------ Trecho de origem ------

01/05/2011

Inverno


Mentiria se dissesse que estou feliz porém não devo encarecer a infelicidade.
A calma, a falta do querer, a apatia que me incomodam. Eu, sempre tão intensa em meus sentimentos, tão excessiva em meus atos estou apenas observando com impassibilidade o que deveria ser minha nova predilecção.
A maturidade traz uma certa segurança. A aprovação dos outros dignifica o sofrimento, enaltece a renuncia mas não floreia a alma.
Acordo em agonia pelo não saber, ou por saber demais e não esperar o novo. Passo dias a esperar o exato dia a ser namorada. O cortejo frio e vestido de escrúpulos, mantém o meu, vivo demais. Reveste um corpo que deveria estar nu.
Devo respeitar o medo. Não julgar o que desconheço e calar-me diante de uma história que não vivi. Procuro não me entregar a braços tão frágeis mas as vezes me pego aninhando-me nesse colo.
                                          Não sofro. Não amo. Posso dizer então que não vivo?
Dizem que agora eu aprendi a viver. Imagino que por não incomodar os outros com exagerada felicidade ganho em troca a admissão.
Sinto falta do calor. O inverno promete ser frio!



22/09/2010

Aquilo que chamam 'amor'

É o desespero nos olhos de uns e o desprezo na voz de outros que me assusta. A solidão tornou-se moda, uma tendência progressista do que querem intitular como ‘neoliberdade’.
E eu me sentia inserido nesta revolução.

------ Registros fornecidos ------

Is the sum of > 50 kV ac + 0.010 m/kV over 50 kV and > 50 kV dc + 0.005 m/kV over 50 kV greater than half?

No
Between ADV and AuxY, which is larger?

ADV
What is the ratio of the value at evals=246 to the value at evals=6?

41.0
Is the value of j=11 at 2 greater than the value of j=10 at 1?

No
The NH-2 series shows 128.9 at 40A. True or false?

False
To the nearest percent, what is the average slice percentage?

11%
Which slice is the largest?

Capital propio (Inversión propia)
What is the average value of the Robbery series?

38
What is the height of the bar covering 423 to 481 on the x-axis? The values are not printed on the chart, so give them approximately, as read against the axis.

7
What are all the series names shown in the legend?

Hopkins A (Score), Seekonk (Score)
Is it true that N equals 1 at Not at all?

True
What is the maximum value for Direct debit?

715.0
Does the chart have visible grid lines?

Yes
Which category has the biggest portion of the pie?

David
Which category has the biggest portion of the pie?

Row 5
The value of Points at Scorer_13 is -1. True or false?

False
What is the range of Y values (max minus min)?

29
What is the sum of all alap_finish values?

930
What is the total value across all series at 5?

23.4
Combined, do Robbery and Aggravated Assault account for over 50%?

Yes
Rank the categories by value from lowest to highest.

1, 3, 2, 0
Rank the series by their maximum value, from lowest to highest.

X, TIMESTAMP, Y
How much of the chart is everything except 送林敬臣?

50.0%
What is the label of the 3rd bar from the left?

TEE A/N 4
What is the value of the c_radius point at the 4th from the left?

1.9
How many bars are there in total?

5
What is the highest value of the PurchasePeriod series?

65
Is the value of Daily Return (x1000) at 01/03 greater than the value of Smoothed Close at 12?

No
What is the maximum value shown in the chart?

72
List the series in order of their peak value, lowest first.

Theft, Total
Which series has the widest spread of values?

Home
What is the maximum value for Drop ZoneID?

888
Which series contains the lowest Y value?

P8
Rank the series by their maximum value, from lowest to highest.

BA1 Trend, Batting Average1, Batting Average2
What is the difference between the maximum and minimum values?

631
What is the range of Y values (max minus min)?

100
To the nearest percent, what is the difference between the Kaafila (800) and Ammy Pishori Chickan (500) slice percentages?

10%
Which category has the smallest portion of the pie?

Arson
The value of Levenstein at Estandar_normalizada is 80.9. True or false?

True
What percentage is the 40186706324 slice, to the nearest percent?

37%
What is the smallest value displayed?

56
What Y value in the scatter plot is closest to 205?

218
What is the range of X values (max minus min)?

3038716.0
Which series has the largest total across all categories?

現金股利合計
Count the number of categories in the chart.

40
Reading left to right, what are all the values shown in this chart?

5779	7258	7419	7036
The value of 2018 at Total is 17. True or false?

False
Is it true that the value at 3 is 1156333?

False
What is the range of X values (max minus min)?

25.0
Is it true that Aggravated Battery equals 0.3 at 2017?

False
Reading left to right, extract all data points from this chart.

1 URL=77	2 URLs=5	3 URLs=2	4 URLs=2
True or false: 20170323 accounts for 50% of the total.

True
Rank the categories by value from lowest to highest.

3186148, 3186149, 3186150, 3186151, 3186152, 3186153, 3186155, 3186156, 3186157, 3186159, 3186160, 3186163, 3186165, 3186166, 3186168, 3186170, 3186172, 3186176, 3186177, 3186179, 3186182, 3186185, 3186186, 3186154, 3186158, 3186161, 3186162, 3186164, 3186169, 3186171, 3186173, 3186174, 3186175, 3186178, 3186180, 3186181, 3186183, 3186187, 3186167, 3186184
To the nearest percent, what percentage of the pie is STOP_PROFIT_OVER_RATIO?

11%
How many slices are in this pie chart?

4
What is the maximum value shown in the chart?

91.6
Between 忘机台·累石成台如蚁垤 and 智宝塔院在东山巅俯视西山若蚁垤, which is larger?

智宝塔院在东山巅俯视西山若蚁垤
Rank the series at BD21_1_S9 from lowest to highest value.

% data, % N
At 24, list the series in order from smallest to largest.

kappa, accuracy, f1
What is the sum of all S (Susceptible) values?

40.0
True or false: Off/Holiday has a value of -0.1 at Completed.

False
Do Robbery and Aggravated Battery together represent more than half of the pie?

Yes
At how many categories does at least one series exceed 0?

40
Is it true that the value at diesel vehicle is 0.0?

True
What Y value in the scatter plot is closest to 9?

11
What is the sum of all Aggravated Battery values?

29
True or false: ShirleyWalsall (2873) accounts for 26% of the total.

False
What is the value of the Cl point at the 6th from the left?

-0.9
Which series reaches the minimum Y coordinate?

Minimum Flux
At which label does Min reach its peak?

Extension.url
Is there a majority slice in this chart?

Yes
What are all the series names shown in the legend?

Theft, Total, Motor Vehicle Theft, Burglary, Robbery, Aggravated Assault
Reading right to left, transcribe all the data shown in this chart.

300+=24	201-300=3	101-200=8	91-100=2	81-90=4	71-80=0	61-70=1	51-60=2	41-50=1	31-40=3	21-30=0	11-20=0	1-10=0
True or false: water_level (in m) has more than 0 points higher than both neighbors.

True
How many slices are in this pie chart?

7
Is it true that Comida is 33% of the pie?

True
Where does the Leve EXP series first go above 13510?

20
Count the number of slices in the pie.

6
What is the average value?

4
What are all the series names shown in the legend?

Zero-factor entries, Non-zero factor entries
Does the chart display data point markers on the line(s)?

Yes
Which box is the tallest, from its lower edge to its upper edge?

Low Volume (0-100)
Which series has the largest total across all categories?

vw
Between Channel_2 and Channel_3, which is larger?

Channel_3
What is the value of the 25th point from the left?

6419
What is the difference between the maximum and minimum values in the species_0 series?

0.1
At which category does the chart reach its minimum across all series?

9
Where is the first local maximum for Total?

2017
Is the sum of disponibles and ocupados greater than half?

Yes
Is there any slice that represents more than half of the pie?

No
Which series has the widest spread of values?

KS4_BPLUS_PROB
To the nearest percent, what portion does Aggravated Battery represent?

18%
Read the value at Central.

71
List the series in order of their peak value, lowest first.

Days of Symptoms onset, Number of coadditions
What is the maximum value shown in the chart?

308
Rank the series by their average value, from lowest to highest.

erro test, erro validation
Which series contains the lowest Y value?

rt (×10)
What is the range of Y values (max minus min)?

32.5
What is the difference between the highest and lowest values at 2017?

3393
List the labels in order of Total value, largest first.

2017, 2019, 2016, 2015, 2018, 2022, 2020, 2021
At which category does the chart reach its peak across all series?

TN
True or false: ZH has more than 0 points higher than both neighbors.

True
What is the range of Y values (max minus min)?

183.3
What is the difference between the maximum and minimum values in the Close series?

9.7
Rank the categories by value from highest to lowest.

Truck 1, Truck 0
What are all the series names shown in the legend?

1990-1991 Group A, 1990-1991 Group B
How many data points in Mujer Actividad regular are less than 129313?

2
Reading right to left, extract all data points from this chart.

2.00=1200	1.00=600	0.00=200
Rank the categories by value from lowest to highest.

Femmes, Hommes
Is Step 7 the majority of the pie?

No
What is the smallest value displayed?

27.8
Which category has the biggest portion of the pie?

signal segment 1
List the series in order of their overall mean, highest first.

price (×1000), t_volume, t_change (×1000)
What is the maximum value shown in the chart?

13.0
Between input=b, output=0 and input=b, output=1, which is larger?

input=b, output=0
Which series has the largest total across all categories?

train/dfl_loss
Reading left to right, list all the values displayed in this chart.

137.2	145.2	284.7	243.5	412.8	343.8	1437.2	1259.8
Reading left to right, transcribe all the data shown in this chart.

------

## Enunciado
Extraia do trecho de origem, sem alterar uma palavra, a passagem entre "Sinto falta do" e "inserido nesta revolução.", incluindo ambos. Os registros formam um material à parte, independente do trecho de origem.

## Sua resposta
Sinto falta do calor. O inverno promete ser frio!



22/09/2010

Aquilo que chamam 'amor'

É o desespero nos olhos de uns e o desprezo na voz de outros que me assusta. A solidão tornou-se moda, uma tendência progressista do que querem intitular como ‘neoliberdade’.
E eu me sentia inserido nesta revolução.